Leve as suas embalagens vazias a um contentor iRec e receba vales para trocar por prémios.

sistema de depósito de embalagens
Imagem: Canal Cascais

A autarquia de Cascais decidiu antecipar a implementação do sistema de depósito de embalagens que será obrigatório em Portugal a partir de 2022 e criou o seu próprio sistema, o iRec. O iRec desafia os consumidores a entregarem embalagens de bebidas vazias, recebendo prémios em troca. 

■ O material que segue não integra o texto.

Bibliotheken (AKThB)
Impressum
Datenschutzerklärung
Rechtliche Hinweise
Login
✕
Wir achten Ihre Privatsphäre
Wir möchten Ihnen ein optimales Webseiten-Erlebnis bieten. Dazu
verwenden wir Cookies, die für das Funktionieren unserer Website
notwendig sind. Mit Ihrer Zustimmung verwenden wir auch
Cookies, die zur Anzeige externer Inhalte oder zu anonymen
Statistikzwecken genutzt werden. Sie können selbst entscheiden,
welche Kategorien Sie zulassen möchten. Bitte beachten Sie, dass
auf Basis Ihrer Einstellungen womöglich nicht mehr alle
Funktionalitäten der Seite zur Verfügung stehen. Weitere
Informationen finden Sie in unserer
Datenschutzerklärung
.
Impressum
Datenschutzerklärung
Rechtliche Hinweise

O iRec tem disponíveis dez máquinas de devolução de embalagens, distribuídas por várias superfícies comerciais, incluindo três lojas Continente – Continente Cascaishopping, Modelo Tires e Bom Dia Parede II. Este é um sistema que já existe há vários anos em outros países, como Noruega e Alemanha, com um historial de sucesso no incentivo à reciclagem, e que em Portugal deverá ser obrigatório já a partir do próximo ano. 

Como funciona o iRec?

A embalagem a depositar no contentor iRec deve estar intacta, com código de barras legível, rótulo e tampa. Apenas são aceites embalagens de águas, sumos e refrigerantes, de plástico, vidro ou latas, de 0,1l a 2l. 

Imagem: Câmara Municipal de Cascais

Por cada entrega, os utilizadores recebem um talão que lhes permite acumular pontos na aplicação móvel CityPoints Cascais para serem trocados por vales de produtos oferecidos por parceiros locais, como escovas de dentes em bambu, cadernos reutilizáveis, sacos de rede para frutas e legumes ou bee’s wraps. O município de Cascais convida ainda os cidadãos a partilharem a sua experiência através das redes sociais com o hashtag #recircularcascais, de forma a incentivarem mais pessoas a fazerem o mesmo. 

As garrafas e latas são depois encaminhadas para a Central de Triagem da Tratolixo, responsável pelo tratamento de resíduos no concelho, para serem preparadas para uma nova entrada no ciclo de produção. O vídeo abaixo explica todo o processo.

Vídeo: Canal Cascais

Este é mais um passo no caminho da economia circular, um modelo económico que visa encontrar alternativas de produção e consumo mais equilibradas ecologicamente. Em oposição ao modelo que vigorou nas últimas décadas de “recolher, produzir, usar e deitar fora”, a economia circular foca-se na redução, reutilização, recuperação e reciclagem de materiais e energia. 

O projeto iRed foi financiado pelo Ministério do Ambiente e da Ação Climática e pelas EEAGrants – mecanismo financeiro do Espaço Económico Europeu. Os dados recolhidos serão monitorizados e analisados pela Nova School of Business and Economics (SBE), também ela parceira.